By Elisabeth Scott Daley, WED®, ABC™
“A Passion for Performance”
The best compliment we as performers can receive is often a double-edged sword. If we do our jobs correctly, it seems effortless. To those observing, it will appear that there is no “art” involved, but that is an illusion. That is when we are truly at our best.
When we achieve, “The Art of the Artless Art”; when what we do is so easy and so natural, that it might just go unnoticed, that is when we can claim to be an artist.
A few days ago my husband and I went to go see “Saving Mr. Banks”, and it wasn’t at all what I expected. It totally blew me away! As we were discussing the movie, I actually said something like “what script?”, condescendingly suggesting that there didn’t appear to be one…and then realized my mistake.
The script was so perfectly written and so effortlessly performed that it didn’t seem like a script at all. None of the amazing actors seemed to be acting. This brilliant film had me believing I was watching a documentary. It had me believing I was a fly on the wall watching all the action take place. Simple. Simple. Simple. There was no “chomping the scenery” (over-indulgent, heavy-handed acting) and no “Ten O’clock number” (send them out of the theatre singing the title song) ….it just was.

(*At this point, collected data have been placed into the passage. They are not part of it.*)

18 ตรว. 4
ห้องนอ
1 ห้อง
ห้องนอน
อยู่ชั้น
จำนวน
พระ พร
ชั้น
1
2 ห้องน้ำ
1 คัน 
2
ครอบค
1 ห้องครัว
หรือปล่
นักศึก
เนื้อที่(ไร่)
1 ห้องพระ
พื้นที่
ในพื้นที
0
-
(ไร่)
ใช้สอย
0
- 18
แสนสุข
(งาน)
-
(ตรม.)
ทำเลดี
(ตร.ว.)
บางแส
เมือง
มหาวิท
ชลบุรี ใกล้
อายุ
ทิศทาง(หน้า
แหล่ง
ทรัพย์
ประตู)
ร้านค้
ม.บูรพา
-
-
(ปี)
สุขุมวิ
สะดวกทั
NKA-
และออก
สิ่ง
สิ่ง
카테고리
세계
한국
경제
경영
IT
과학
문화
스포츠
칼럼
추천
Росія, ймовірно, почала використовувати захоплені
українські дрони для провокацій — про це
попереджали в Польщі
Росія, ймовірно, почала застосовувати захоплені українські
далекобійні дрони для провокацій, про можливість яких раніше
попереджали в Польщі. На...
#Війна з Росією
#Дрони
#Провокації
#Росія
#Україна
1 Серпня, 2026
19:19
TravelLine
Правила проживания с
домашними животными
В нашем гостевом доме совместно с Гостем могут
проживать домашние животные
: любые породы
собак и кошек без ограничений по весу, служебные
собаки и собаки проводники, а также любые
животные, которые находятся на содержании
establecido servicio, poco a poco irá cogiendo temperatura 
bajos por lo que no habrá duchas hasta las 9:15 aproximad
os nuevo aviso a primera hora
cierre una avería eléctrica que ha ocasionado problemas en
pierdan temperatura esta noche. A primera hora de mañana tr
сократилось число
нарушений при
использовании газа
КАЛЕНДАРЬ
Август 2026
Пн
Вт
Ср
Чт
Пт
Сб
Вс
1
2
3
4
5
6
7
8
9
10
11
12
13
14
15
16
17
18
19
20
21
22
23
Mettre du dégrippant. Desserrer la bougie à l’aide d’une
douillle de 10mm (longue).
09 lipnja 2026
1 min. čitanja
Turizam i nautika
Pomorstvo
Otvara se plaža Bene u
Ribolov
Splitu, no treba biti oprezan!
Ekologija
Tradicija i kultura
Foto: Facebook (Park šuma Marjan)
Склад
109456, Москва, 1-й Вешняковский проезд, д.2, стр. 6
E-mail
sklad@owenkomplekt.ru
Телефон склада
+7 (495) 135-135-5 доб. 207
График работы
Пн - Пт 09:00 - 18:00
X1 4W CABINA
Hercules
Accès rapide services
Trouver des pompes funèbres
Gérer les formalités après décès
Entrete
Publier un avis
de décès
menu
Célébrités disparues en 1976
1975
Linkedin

The film was filled with well-known actors, but I was never aware of that fact. The directing was subtle, and filled with understated humor like when Mrs. Travers stated she didn’t like “made up words”, and the song writers who were sitting at the piano, gently pushed the sheet music for “Supercalifragilistic” under another piece of music, with a quick knowing glance to each other. This movie made filmmaking look easy. It is not.
What we, as Masters of Ceremonies and DJs do is also often marginalized. If we are good, it looks easy. If we are bad, it’s especially embarrassing because everyone thinks it’s easy, that we must really be idiots to screw up something so simple. It is a “no-win” situation.
But just like Captain Kirk, I do not believe in “no-win” scenarios and therefore will continue my quest to encourage everyone to find the art in what they are doing and share it with the world.
Always remember: when you seamlessly transition from your Grand Entrance into the Formal Dances; when you achieve “beat-mixing” nirvana, or finally when you facilitate with hundreds of different choices (both scripted and unscripted) an amazing event…You are an artist. It still might look easy, but we will know in our hearts that for just a brief second, we elevated those moments and created art.